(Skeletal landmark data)
= Beginning of Section =
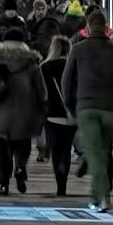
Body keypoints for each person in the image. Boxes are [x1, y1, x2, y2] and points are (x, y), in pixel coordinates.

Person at [66, 16, 113, 212]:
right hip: (111, 110)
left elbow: (67, 80)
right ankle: (101, 193)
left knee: (95, 154)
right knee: (103, 152)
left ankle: (102, 196)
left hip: (87, 107)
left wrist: (70, 107)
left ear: (88, 28)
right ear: (106, 28)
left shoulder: (78, 50)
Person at [0, 28, 45, 195]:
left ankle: (3, 184)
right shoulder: (31, 61)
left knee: (1, 150)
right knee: (23, 145)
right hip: (25, 113)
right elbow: (41, 89)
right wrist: (41, 106)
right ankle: (20, 167)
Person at [37, 36, 79, 196]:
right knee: (67, 149)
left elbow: (41, 93)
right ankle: (64, 182)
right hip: (71, 114)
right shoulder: (75, 66)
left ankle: (59, 183)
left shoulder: (45, 67)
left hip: (52, 115)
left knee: (56, 150)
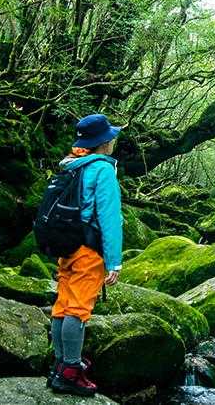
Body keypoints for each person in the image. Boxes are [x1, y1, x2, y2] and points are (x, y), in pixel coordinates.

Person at [48, 114, 123, 396]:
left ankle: (59, 365)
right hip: (89, 251)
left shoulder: (71, 165)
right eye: (111, 136)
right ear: (103, 142)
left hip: (66, 247)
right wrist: (114, 261)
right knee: (78, 310)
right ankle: (70, 372)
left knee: (62, 306)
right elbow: (110, 218)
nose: (114, 139)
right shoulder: (102, 170)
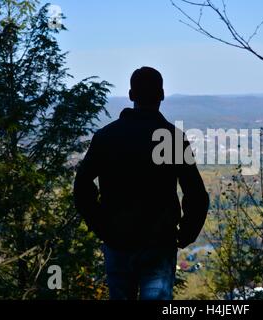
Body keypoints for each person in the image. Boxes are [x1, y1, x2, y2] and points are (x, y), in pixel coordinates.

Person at [74, 67, 209, 300]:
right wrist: (187, 232)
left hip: (117, 241)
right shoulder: (172, 138)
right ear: (162, 95)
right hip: (159, 243)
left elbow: (82, 187)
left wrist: (101, 226)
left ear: (131, 95)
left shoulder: (107, 137)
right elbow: (195, 194)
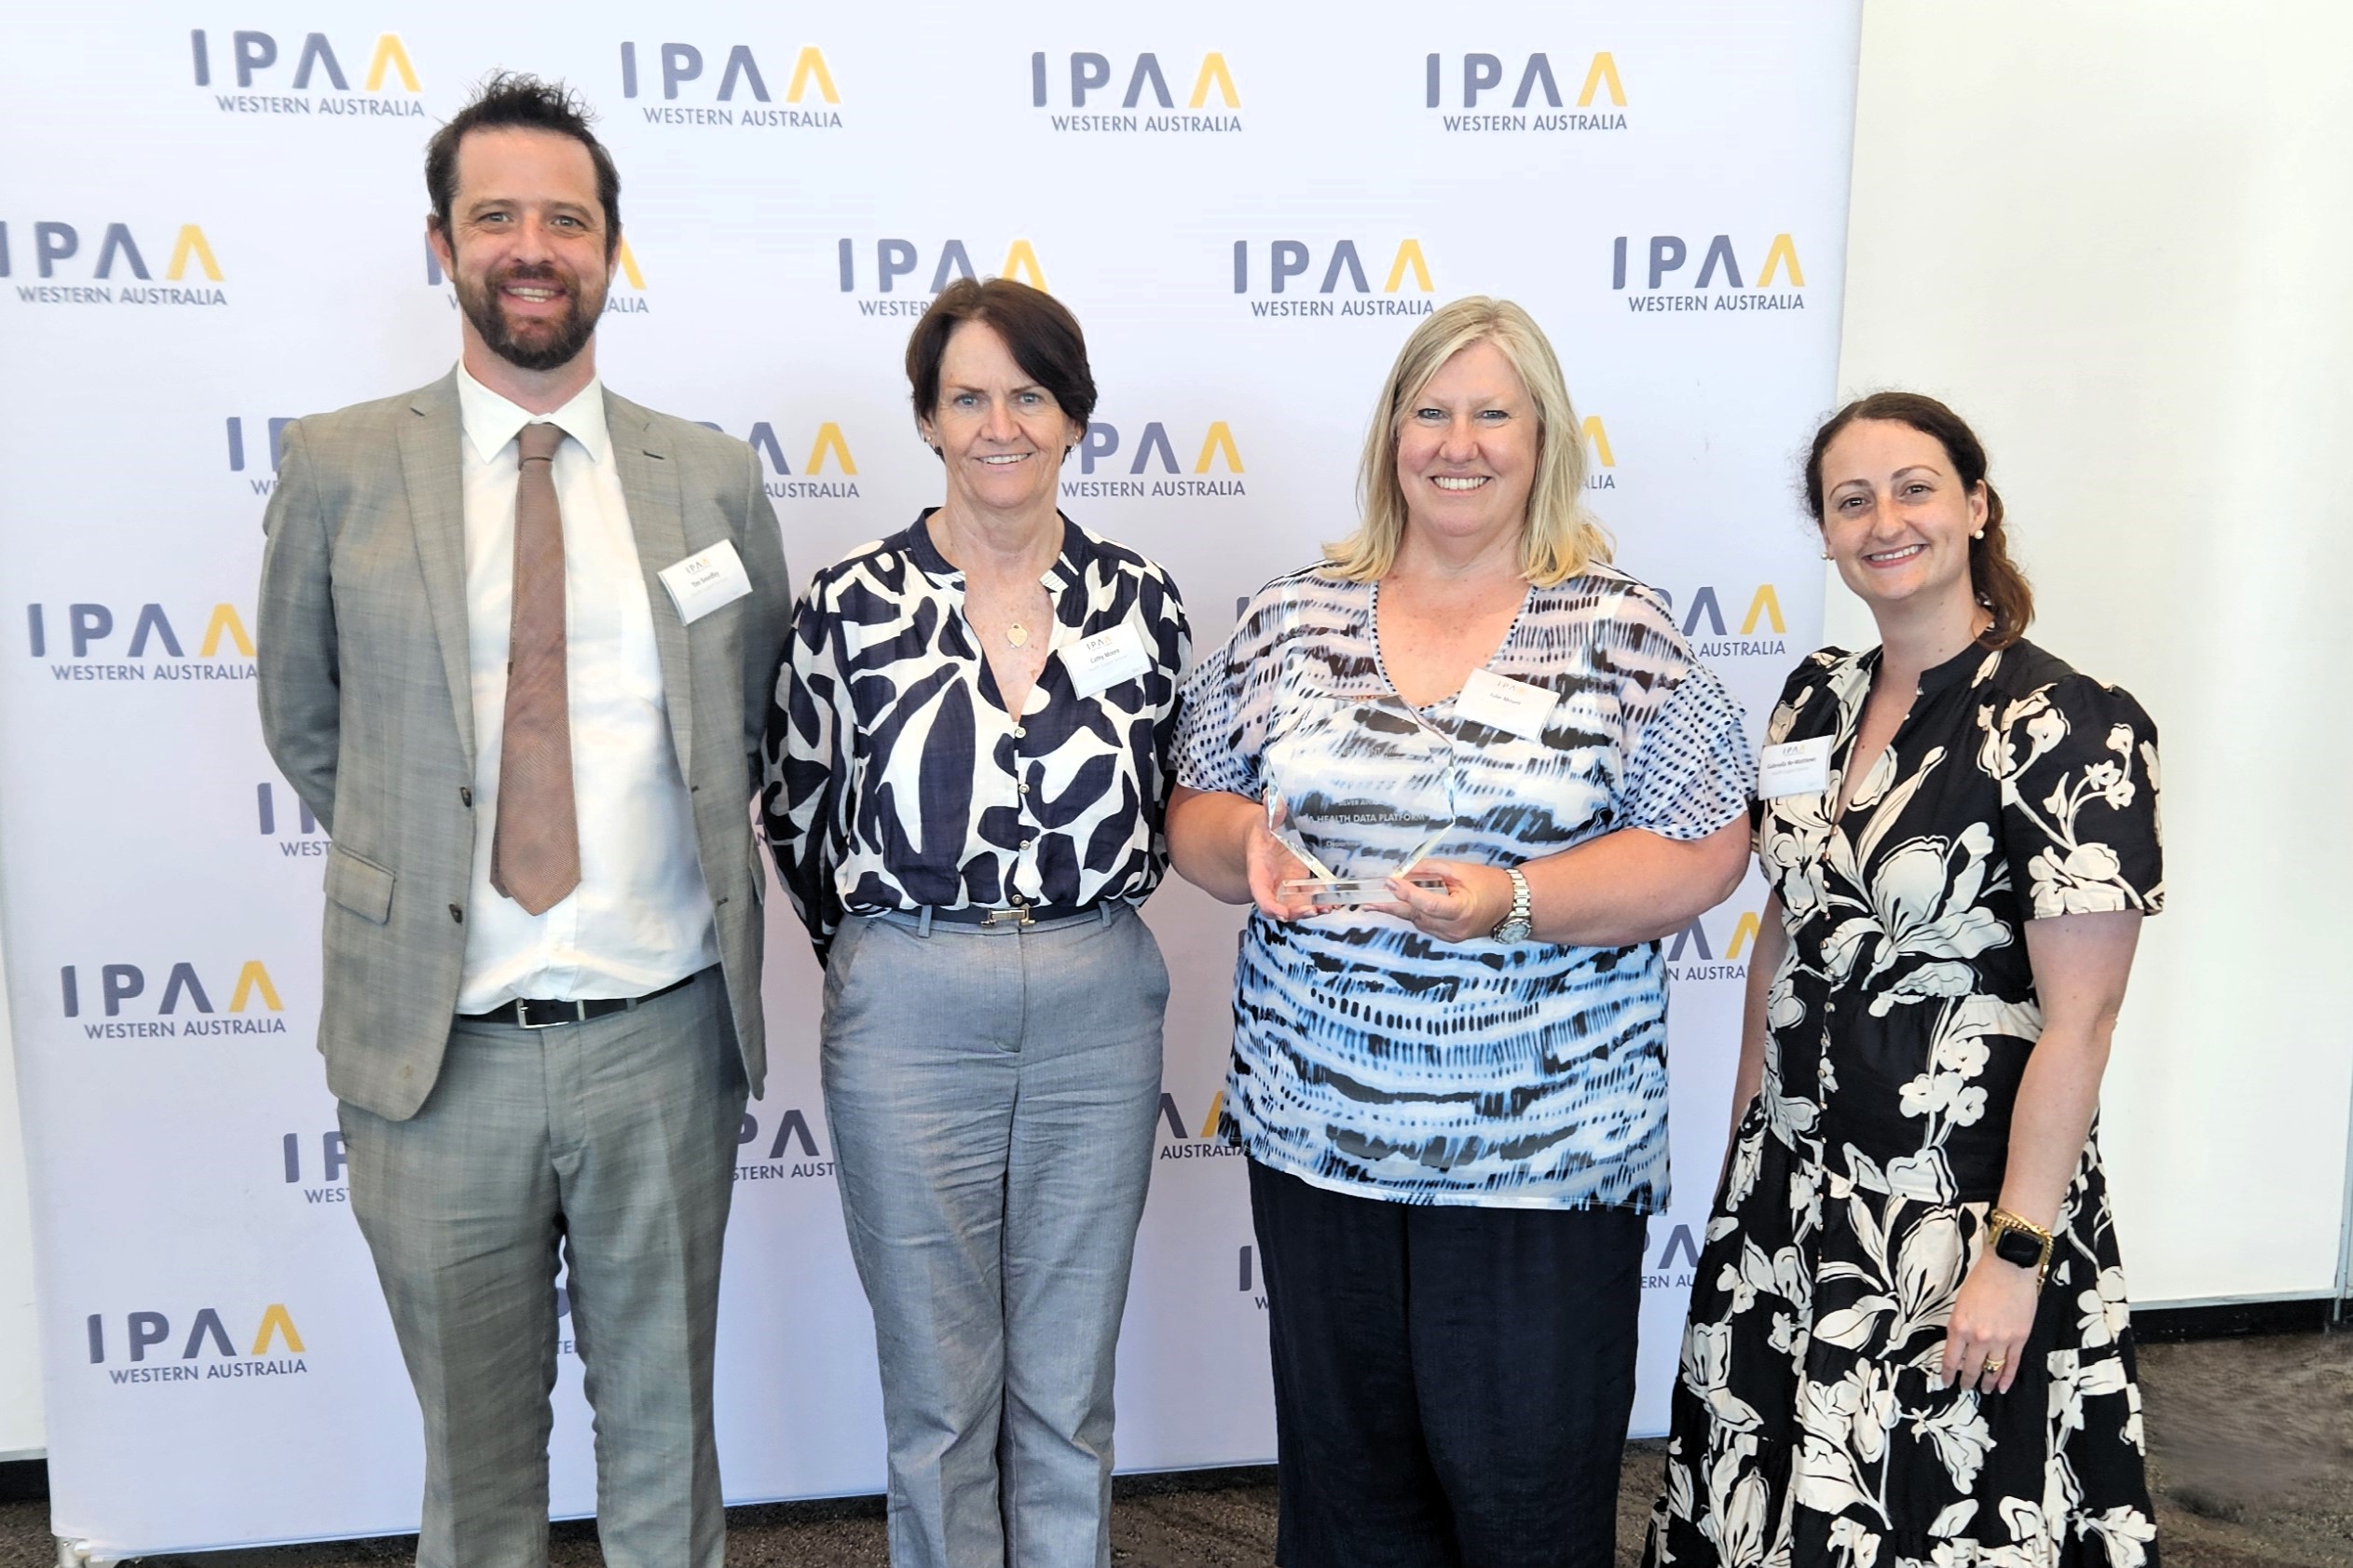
= End of Section =
Return only the part of the records above that opens with the line containing "right knee: (23, 145)" and closes with the line containing "right shoulder: (75, 66)", ends included.

→ **WRITTEN SOLUTION**
right knee: (23, 145)
right hip: (25, 113)
right elbow: (41, 89)
right wrist: (41, 106)
right ankle: (20, 167)
Person at [37, 36, 79, 196]:
right knee: (67, 149)
left elbow: (41, 93)
right ankle: (64, 182)
right hip: (71, 114)
right shoulder: (75, 66)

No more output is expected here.